◆ **TASK TO COMPLETE**
What is needed here is an exact repetition of the records below, beginning at the line that has "1. **完整课程体系**: 4个核心模块全覆盖" and stopping after the line that has "[2003 c 270".

Start of DATA SUPPLIED

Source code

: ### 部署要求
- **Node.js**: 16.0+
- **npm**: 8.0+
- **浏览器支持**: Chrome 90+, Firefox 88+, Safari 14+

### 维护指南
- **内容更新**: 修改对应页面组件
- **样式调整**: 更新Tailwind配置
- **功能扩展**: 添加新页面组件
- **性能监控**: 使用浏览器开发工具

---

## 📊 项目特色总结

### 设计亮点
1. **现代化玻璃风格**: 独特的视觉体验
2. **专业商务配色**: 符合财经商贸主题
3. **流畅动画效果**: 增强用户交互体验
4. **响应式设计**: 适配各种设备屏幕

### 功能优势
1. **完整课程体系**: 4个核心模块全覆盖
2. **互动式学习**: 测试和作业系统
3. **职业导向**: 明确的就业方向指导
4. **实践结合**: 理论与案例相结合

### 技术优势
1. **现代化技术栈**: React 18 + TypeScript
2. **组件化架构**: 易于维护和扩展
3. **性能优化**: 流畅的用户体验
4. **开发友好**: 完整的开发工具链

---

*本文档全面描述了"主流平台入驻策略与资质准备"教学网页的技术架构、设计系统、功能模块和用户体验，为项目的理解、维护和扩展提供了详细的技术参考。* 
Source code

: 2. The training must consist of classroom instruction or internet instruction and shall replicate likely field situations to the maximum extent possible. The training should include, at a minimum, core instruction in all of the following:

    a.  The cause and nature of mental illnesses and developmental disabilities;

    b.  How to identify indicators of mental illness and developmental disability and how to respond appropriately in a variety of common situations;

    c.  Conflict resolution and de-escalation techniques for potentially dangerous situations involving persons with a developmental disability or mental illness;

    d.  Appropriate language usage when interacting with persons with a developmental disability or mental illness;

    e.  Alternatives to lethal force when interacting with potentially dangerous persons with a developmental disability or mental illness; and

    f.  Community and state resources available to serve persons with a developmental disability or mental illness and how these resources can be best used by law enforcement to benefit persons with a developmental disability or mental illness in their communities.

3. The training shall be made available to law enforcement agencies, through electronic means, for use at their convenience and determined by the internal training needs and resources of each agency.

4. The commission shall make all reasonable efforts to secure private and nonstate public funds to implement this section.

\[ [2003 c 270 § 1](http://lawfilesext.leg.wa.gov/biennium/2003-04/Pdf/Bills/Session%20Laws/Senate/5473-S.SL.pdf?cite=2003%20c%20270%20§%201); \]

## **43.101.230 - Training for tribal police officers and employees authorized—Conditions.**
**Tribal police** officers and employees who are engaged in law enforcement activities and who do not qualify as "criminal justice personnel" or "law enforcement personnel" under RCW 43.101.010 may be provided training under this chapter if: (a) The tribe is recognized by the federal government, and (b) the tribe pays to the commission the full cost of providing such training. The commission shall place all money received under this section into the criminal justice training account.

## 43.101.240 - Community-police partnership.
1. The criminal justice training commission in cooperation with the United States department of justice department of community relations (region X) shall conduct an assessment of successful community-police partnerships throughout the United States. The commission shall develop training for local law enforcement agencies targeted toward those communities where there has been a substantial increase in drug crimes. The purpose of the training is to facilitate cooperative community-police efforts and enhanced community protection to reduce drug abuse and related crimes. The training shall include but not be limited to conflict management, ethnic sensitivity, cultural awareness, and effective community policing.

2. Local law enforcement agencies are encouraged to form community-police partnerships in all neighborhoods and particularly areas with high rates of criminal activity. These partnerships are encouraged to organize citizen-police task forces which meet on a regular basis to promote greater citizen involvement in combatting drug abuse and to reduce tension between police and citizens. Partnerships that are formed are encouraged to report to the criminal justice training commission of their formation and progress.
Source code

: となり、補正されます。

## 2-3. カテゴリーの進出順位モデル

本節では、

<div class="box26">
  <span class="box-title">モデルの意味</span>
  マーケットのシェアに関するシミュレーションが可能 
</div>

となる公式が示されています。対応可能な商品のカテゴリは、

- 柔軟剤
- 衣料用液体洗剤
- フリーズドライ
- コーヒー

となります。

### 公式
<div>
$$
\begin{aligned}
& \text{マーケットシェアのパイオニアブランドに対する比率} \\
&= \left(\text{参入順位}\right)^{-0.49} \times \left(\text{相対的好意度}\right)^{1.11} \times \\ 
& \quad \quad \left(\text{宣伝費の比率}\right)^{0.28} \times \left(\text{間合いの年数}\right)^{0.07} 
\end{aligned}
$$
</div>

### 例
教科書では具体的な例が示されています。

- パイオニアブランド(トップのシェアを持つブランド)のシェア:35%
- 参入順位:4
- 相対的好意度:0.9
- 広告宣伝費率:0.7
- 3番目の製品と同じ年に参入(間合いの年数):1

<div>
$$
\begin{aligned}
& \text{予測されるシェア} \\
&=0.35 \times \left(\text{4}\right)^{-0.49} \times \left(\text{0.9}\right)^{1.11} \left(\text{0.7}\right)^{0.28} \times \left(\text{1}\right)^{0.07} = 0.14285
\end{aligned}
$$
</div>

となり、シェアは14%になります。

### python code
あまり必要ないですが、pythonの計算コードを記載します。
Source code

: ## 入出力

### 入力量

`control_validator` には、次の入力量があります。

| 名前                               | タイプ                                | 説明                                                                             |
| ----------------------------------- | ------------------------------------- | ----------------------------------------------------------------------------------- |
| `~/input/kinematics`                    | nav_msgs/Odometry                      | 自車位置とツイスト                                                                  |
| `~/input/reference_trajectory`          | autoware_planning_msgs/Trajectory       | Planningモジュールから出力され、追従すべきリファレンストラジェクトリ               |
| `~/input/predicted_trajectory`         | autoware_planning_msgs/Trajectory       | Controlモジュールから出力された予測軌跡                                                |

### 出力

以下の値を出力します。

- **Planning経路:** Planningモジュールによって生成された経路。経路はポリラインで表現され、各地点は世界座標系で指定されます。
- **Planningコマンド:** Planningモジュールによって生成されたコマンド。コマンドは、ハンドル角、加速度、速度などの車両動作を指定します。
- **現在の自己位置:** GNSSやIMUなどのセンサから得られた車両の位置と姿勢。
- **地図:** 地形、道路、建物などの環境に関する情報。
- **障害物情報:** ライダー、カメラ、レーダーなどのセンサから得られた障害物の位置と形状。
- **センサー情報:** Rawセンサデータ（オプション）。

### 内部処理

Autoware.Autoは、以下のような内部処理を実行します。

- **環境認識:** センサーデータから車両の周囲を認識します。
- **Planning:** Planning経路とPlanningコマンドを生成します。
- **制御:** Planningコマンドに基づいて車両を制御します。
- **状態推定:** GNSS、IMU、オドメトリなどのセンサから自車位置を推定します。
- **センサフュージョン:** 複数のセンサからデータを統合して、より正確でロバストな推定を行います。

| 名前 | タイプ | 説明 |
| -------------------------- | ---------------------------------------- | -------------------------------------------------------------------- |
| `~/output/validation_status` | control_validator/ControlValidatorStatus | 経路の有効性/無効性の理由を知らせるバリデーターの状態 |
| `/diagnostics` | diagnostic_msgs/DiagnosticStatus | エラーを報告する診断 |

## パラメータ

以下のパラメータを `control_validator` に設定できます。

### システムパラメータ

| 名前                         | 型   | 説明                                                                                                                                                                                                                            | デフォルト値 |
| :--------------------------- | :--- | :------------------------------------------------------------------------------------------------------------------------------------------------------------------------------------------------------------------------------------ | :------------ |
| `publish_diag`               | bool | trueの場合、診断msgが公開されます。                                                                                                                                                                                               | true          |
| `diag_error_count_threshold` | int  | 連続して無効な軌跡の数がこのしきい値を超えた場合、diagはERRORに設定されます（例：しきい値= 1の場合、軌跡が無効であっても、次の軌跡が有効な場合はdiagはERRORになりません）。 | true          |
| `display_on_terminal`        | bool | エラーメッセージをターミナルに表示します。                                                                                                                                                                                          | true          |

End of DATA SUPPLIED

◆ **ANSWER TO THIS EXERCISE**
1. **完整课程体系**: 4个核心模块全覆盖
2. **互动式学习**: 测试和作业系统
3. **职业导向**: 明确的就业方向指导
4. **实践结合**: 理论与案例相结合

### 技术优势
1. **现代化技术栈**: React 18 + TypeScript
2. **组件化架构**: 易于维护和扩展
3. **性能优化**: 流畅的用户体验
4. **开发友好**: 完整的开发工具链

---

*本文档全面描述了"主流平台入驻策略与资质准备"教学网页的技术架构、设计系统、功能模块和用户体验，为项目的理解、维护和扩展提供了详细的技术参考。* 
Source code

: 2. The training must consist of classroom instruction or internet instruction and shall replicate likely field situations to the maximum extent possible. The training should include, at a minimum, core instruction in all of the following:

    a.  The cause and nature of mental illnesses and developmental disabilities;

    b.  How to identify indicators of mental illness and developmental disability and how to respond appropriately in a variety of common situations;

    c.  Conflict resolution and de-escalation techniques for potentially dangerous situations involving persons with a developmental disability or mental illness;

    d.  Appropriate language usage when interacting with persons with a developmental disability or mental illness;

    e.  Alternatives to lethal force when interacting with potentially dangerous persons with a developmental disability or mental illness; and

    f.  Community and state resources available to serve persons with a developmental disability or mental illness and how these resources can be best used by law enforcement to benefit persons with a developmental disability or mental illness in their communities.

3. The training shall be made available to law enforcement agencies, through electronic means, for use at their convenience and determined by the internal training needs and resources of each agency.

4. The commission shall make all reasonable efforts to secure private and nonstate public funds to implement this section.

\[ [2003 c 270 § 1](http://lawfilesext.leg.wa.gov/biennium/2003-04/Pdf/Bills/Session%20Laws/Senate/5473-S.SL.pdf?cite=2003%20c%20270%20§%201); \]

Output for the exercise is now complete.